Intelligenza artificiale e robotica verso la singolarità

Le tecnologie elettroniche e computazionali concorrono allo sviluppo esponenziale dell’intelligenza artificiale e della robotica. Queste due tecnologie, grazie allo sviluppo della nanoelettronica e del computing biomorfo, si stanno sviluppando oltre ogni limite compatibile con la capacità umana di controllo e di interazione, tanto che eminenti scienziati come Stephen Hawking (il noto fisico, matematico e astrofisico britannico) hanno avanzato l’ipotesi che l’intelligenza artificiale e la robotica, attualmente ancora in fase embrionale dello sviluppo, possano, in un futuro non molto lontano, sfuggire al controllo umano e addirittura provocare la scomparsa del genere umano. Di conseguenza, tali scienziati chiedono una moratoria allo sviluppo dell’intelligenza artificiale, anche se sono evidenti i benefici che questa, nella fase iniziale dello sviluppo, darà agli esseri umani, relativamente al miglioramento delle condizioni di vita. Secondo Hawking l’attuale trend di sviluppo dell’intelligenza artificiale porterà presto a una forma di super intelligenza che potenzialmente sarà in grado di sostituire completamente quella umana. Hawking ha stimato in 100 anni il periodo di tempo in cui maturerà la condizione di singolarità per l’intelligenza artificiale (e quindi il potenziale annullamento del genere umano).

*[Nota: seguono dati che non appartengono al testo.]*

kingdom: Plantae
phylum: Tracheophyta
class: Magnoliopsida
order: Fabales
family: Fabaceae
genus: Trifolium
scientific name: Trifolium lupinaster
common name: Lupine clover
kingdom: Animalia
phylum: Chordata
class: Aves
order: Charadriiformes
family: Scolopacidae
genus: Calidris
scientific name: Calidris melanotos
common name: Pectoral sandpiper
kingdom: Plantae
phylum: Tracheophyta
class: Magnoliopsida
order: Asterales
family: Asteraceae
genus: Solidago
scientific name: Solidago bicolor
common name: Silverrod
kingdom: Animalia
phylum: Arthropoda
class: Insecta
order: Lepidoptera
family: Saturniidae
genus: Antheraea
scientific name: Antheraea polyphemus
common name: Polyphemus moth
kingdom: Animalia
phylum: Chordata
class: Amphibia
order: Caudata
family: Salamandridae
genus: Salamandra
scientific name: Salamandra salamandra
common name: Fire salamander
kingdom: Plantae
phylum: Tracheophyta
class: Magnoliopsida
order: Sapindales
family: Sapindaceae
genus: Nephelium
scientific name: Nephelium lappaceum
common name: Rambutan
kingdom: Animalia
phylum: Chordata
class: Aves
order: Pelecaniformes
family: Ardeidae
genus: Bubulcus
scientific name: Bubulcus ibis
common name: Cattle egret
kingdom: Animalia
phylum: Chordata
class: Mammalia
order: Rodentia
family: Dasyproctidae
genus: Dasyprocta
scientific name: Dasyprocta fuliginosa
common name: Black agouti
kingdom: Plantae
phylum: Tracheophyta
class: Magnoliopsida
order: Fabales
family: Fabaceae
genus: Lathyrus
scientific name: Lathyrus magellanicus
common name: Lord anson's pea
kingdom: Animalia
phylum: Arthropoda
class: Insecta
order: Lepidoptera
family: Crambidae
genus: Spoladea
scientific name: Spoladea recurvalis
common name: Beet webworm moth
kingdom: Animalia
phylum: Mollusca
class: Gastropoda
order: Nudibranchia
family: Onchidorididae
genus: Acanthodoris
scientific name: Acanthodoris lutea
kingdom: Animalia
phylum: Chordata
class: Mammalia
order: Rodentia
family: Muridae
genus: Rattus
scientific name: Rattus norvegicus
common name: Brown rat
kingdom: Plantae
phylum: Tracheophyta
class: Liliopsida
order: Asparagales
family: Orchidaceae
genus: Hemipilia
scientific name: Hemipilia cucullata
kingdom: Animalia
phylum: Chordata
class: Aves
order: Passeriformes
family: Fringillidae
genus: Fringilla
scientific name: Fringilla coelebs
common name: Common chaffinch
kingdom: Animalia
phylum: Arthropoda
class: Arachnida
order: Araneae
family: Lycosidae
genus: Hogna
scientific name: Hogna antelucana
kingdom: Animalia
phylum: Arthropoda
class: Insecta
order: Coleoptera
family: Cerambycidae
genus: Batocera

Altri, come Ray Kurzweil, capo ingegneria di Google, anticipano a 30 anni il punto di singolarità. Lontana o vicina, la singolarità dell’intelligenza artificiale non cambia i termini della questione: l’intelligenza artificiale, rispetto a tulle le altre tecnologie ha una serie di peculiarità che sfuggono alla capacità di controllo degli esseri umani (per esempio la capacità di autoreplicarsi degli agenti fisici e degli agenti temporali). Il vero pericolo dell’intelligenza artificiale non è tanto quello rappresentato nella fantascienza come “ribellione” verso l’uomo, ma è quello che può accadere quando una superintelligenza si rivela particolarmente brava nell’eseguire un compito e tale compito non è allineato con quelli che interessano gli esseri umani, determinando in tal modo un conflitto tra essere umano e macchina. È a questo punto che cominciano i guai seri per gli esseri umani.